Extrait du texte |
↓
C DIM 02 - L'Heure H
« Il y eut un mariage à Cana en Galilée. » Habituellement, nos histoires à nous, elles, finissent par un mariage : ‘’Et ils vécurent heureux et eurent beaucoup d’enfants…’’
Ici, tout commence par
une noce.
Tout, parce que l’Heure, l’Heure
H est venue. Et parce que Marie, la maman de Jésus, Marie la finaude, l’a
pressentie. L’Heure où Jésus allait se manifester en tant que venant de Dieu.
Il ne le savait pas encore,
Jésus. « Femme, que me veux-tu ? Mon heure n’est pas encore venue. »
Marie ne discute pas. Elle dit
seulement aux serviteurs : « Faites tout ce qu’il vous dira. »
Marie, la croyante. Marie qui voit loin : elle voit l’embarras des époux
et du traiteur qui se rendent compte que le complément essentiel d’une fête de
mariage, le vin commence à manquer ; et en même temps, Marie voit son
fils et comprend que c’est lui, Jésus, c’est son fils qui est la
solution pour sauver l’honneur des jeunes mariés et la réputation du traiteur. Et
sauver la fête par la même occasion. Elle ne sait bien sûr pas comment, mais
elle a déjà ce réflexe : Il y a un problème ? Des hommes souffrent ou
vont souffrir ? Je vais en parler à Jésus. Et Jésus qui a les mêmes yeux
que sa maman, des yeux pleins d’amour qui voient tout, ne peut qu’accomplir l’Heure
H.
On peut juger que cette
première intervention de Jésus pour entamer sa vie publique, l’Heure H, est
bien insignifiante, voire futile pour quelqu’un dont la mission est de sauver
le monde, rien que cela ! On peut penser que le Christ a autre chose à
faire que de s’occuper de ces petits détails d’intendance. Faire cadeau d’une quantité
astronomique de vin de qualité supérieure à un jeune couple au cours d’une
petite noce de village, cela a l’air quand même assez superficiel, voire
ridicule, non ? D’ailleurs, on ne s’est pas privé d’en tirer des tonnes de
plaisanteries douteuses…
Alors, pourquoi l’a-t-il fait ?
↑
Consigne A |
Traduisez en anglais cette phrase du texte sur les noces de Cana : « On peut penser que le Christ a autre chose à faire que de s’occuper de ces petits détails d’intendance. »
Consigne B |
D'après le texte sur les noces de Cana, quel élément de la fête commence à manquer ?
Consigne C |
Poursuivez le texte sur les noces de Cana après sa dernière phrase, « Alors, pourquoi l’a-t-il fait ? ».
Les enregistrements qui suivent forment un matériau distinct de l'extrait.

Données fournies |
↓
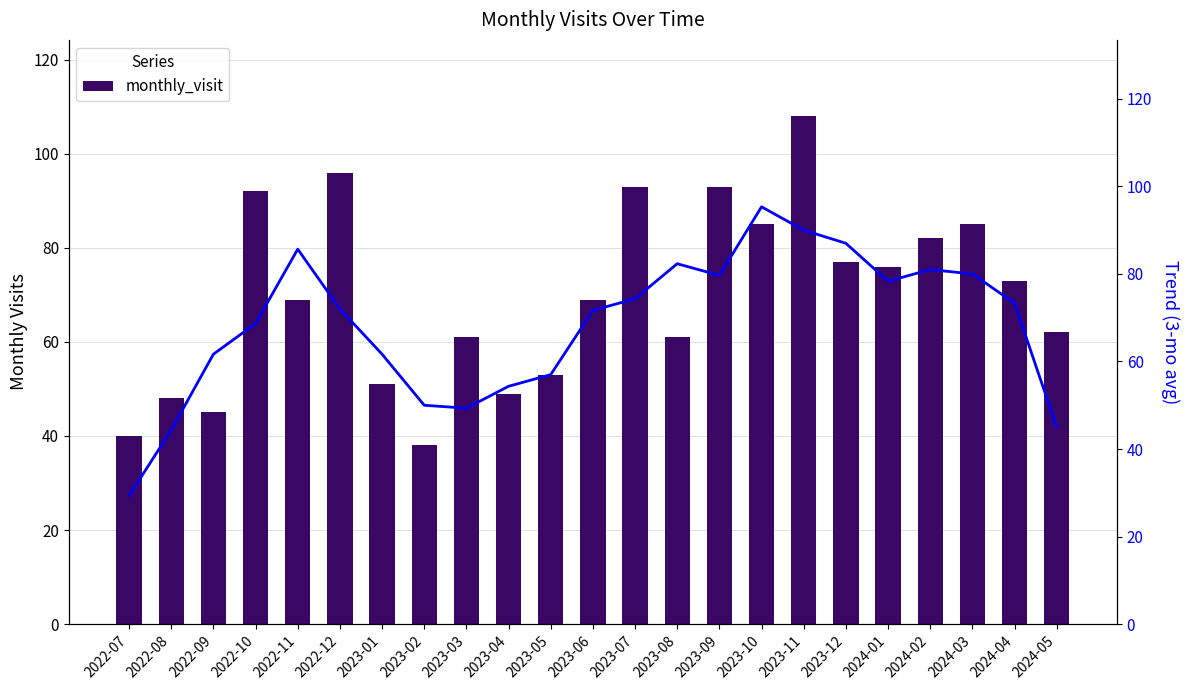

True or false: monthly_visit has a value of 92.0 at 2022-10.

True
↑
↓
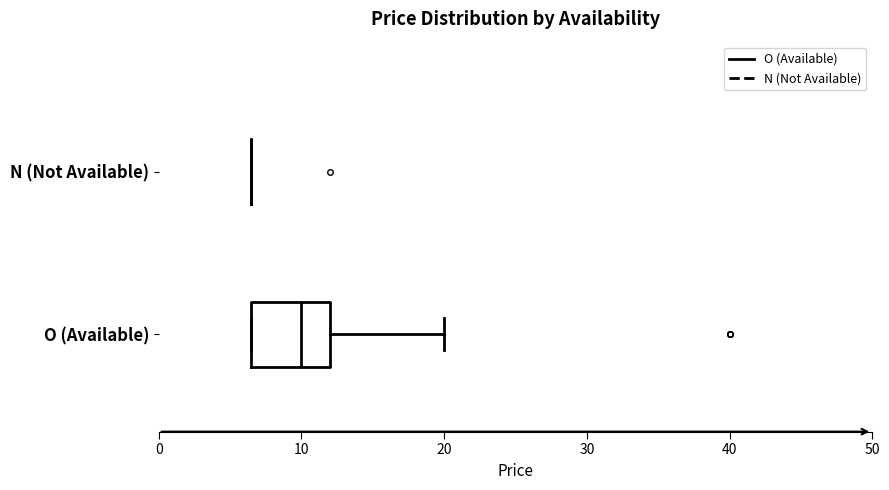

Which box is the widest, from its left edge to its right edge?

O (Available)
↑
Résultat A |
One might think that Christ has other things to do than to concern himself with these small matters of housekeeping.

Résultat B |
Le vin commence à manquer.

Résultat C |
Oui, bien sûr, à cause de sa maman Marie ; mais il y a bien plus que cela,
si j’ose dire :
Ce que Jésus a fait à Cana, il
a voulu que ce soit un SIGNE pour ses disciples et pour toutes les générations
à venir. D’où la conclusion de l’évangéliste Jean : « Tel fut le
commencement des signes que Jésus accomplit. C’était à Cana de Galilée ;
il manifesta sa gloire, et ses disciples crurent en lui. »
Mais, signe de quoi ?
Non pas de montrer Jésus comme
un magicien qui tire des lapins de son chapeau, mais SIGNE que désormais, à
travers l’Homme Jésus, une nouvelle ère commence ; et alors que la
joie des alliances précédentes d’Israël avec Dieu s’épuisait, comme le vin de la noce,
à cause de ses péchés qui l’ont éloigné de son Seigneur, Jésus indique par ce
SIGNE à Cana, qu’en lui, Dieu épouse dans une nouvelle Alliance son peuple
infidèle ; et il lui rend la joie, le bonheur de vivre avec lui !
Vous voyez qu’on est en plein
dans la noce, et qu’au final c’est lui Jésus le véritable époux qui s’est lié à
l’humanité pour toujours. C’est bien l’Heure H ! Elle s’accomplira d’ailleurs
totalement sur la Croix, par ce témoignage suprême d’amour…
Il fallait bien un vin de
qualité extra-supérieure AOP, fourni en surabondance (on a calculé que les
jarres faisant cent litres, il y a eu 600 litres à la disposition des invités),
il fallait bien cela pour témoigner de la plénitude surabondante de l’amour de
Dieu qui se donne à travers son Fils pour toujours !
Le fait que ce soit à la base de l’eau qui a été changée en vin a aussi une signification profonde. Que représente l’eau, sinon notre humanité ? Et le vin, ne serait-ce pas la divinité de Dieu elle-même ? Comme à l’Eucharistie, quand le prêtre avant la consécration coupe le vin du calice avec de l’eau en disant : « Comme cette eau se mêle au vin pour le sacrement de l'Alliance, puissions-nous être unis à la divinité de celui qui a pris notre humanité… »
Le Christ
vient donc changer l’eau insipide de nos vies souvent empreintes de tristesse
et de dégoût, en vin capiteux de joie divine, comme le promettait déjà le
prophète Isaïe : « Le
Seigneur de l’univers préparera pour tous les peuples, sur sa montagne, un
festin de viandes grasses et de vins capiteux... Sur cette montagne, il
fera disparaître le voile de deuil qui enveloppe tous les peuples... Il fera
disparaître la mort pour toujours. » (Isaïe
25, 6).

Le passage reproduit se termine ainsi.